Quan Nguyen

Quan Nguyen is a Python programmer and machine learning enthusiast. He is interested in solving decision-making problems that involve uncertainty. Quan has authored several books on Python programming and scientific computing. He is currently pursuing a PhD in computer science at Washington University in St. Louis, where he does research on Bayesian methods in machine learning.

books by Quan Nguyen

Grokking Bayes

  • MEAP began September 2025
  • Last updated September 2025
  • Publication in Fall 2026 (estimated)
  • ISBN 9781633434516
  • 275 pages (estimated)
  • printed in black & white

Grokking Bayes teaches Bayesianism through clear explanations, rich illustrations, and relatable examples. You’ll first build an intuition, and then translate that intuition into working code with Python tools like the PyMC library and ArviZ package. Along the way, you’ll explore how Bayesian ideas connect to modern AI, from uncertainty-aware deep learning to LLM applications.

Throughout, the book focuses on the skills for making better decisions: you’ll go from inference, to Bayesian decision theory, and even experimental design. Whether you’re a data scientist, AI practitioner, or curious learner, Grokking Bayes will give you the tools to make smarter decisions without needing to rely on long-run frequencies or reams of data without drowning you in probability theory and abstract math.
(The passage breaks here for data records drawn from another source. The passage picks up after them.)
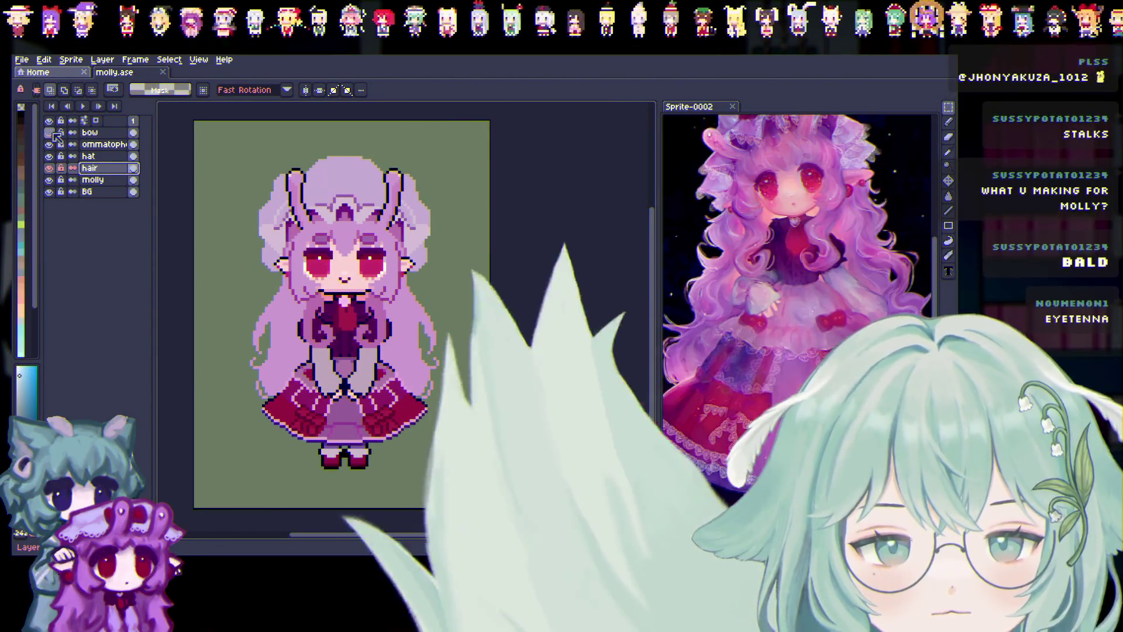
pyautogui.click(50, 133)
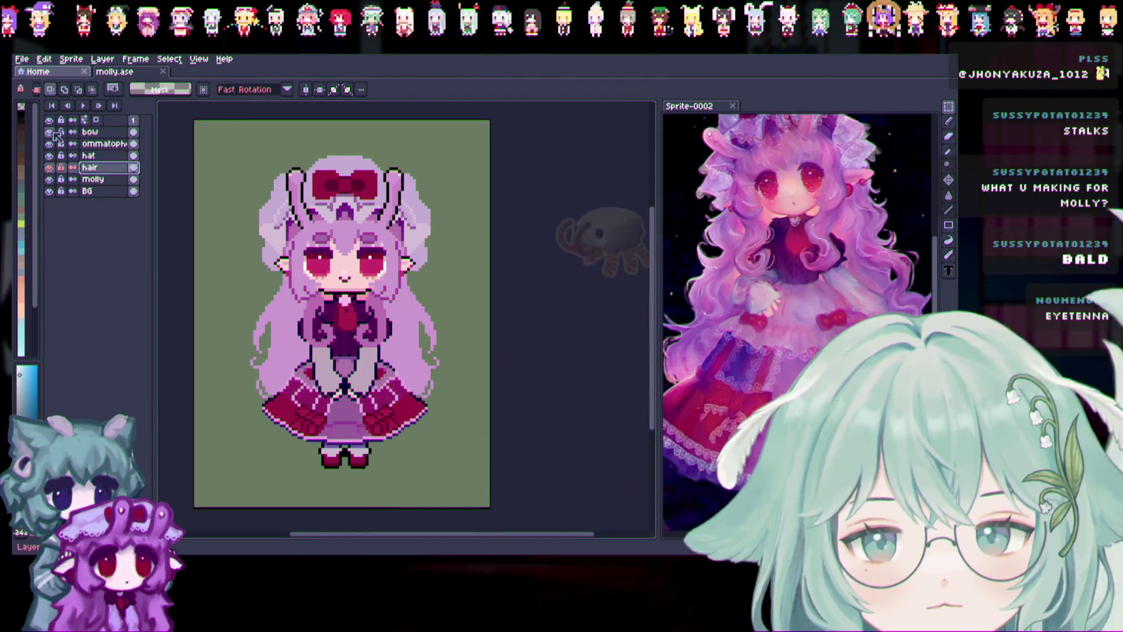
pyautogui.click(49, 133)
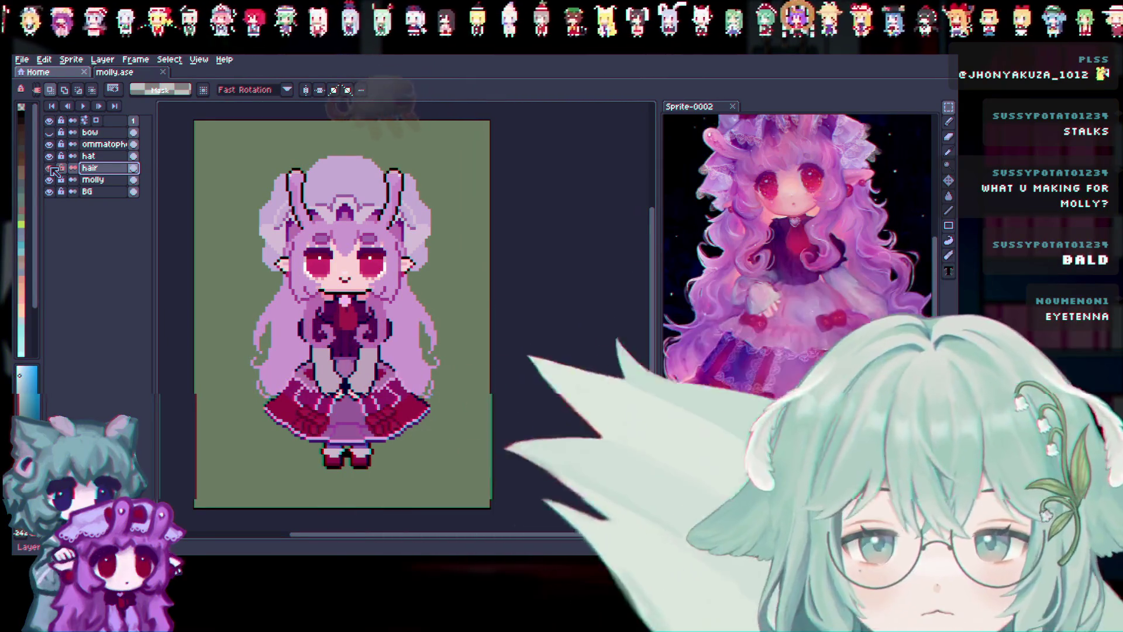
pyautogui.click(49, 168)
pyautogui.click(50, 168)
pyautogui.click(50, 168)
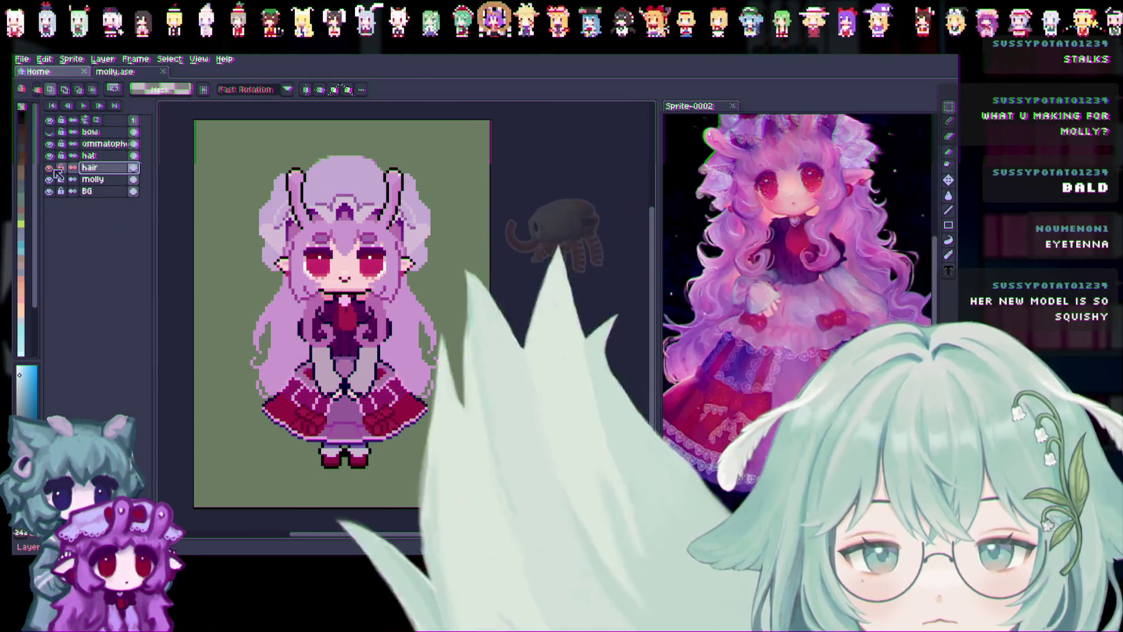
pyautogui.scroll(-3, 323, 340)
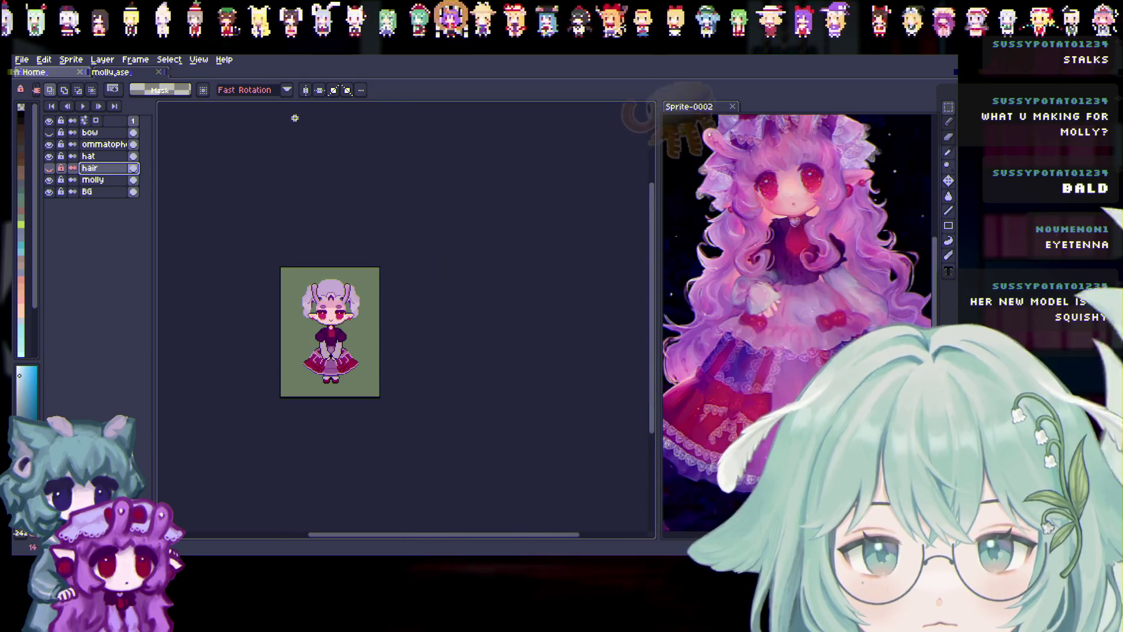
# With molly active, hide the eyestalk layer and duplicate molly into 'molly Copy'.
pyautogui.scroll(3, 323, 333)
pyautogui.click(94, 180)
Bayesian Optimization in Action

  • September 2023
  • ISBN 9781633439078
  • 424 pages
  • printed in black & white
  • available in Russian, Simplified Chinese

Bayesian Optimization in Action teaches you how to create efficient machine learning processes using a Bayesian approach. In it, you’ll explore practical techniques for training large datasets, hyperparameter tuning, and navigating complex search spaces. This interesting book includes engaging illustrations and fun examples like perfecting coffee sweetness, predicting weather, and even debunking psychic claims. You’ll learn how to navigate multi-objective scenarios, account for decision costs, and tackle pairwise comparisons.